Work out how many lines of the material below contain the word "knife", then write that number alone.

=== Section Start ===

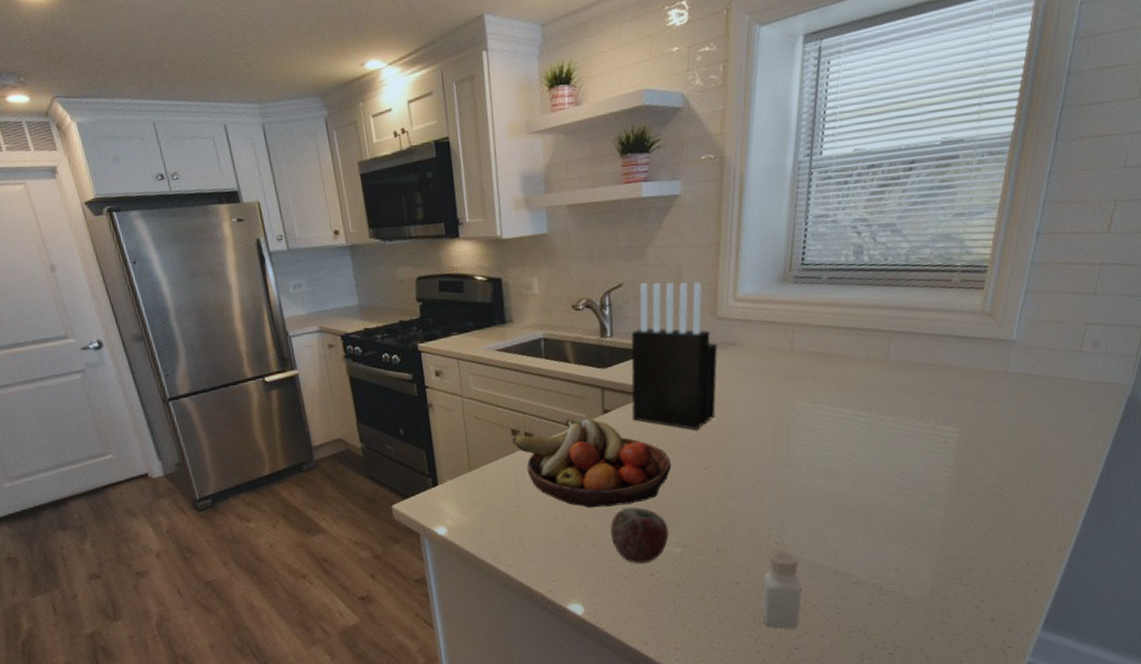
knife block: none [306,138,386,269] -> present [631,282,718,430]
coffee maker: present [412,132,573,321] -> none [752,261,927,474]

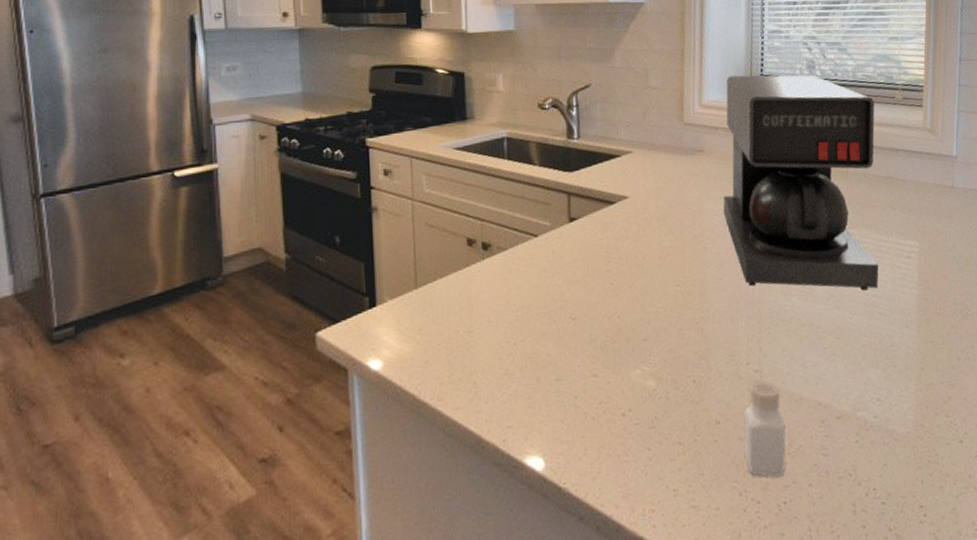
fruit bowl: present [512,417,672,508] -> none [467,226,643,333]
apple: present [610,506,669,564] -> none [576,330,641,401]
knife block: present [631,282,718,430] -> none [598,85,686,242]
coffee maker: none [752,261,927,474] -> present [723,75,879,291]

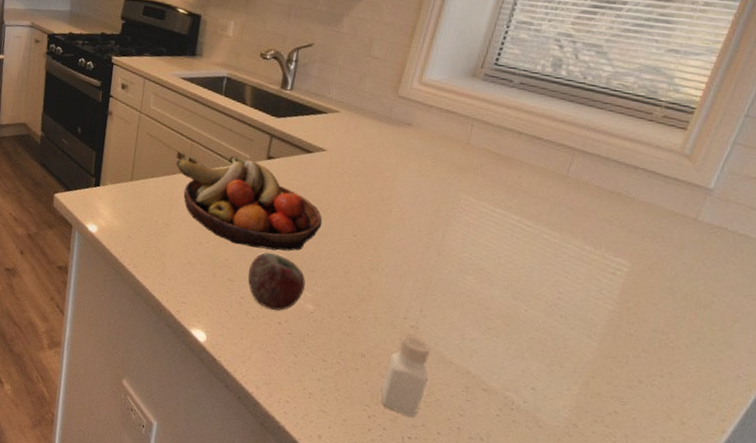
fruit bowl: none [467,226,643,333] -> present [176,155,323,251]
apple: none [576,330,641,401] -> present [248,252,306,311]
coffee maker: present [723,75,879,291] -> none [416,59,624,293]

=== Section End ===

■ **Problem solution**
2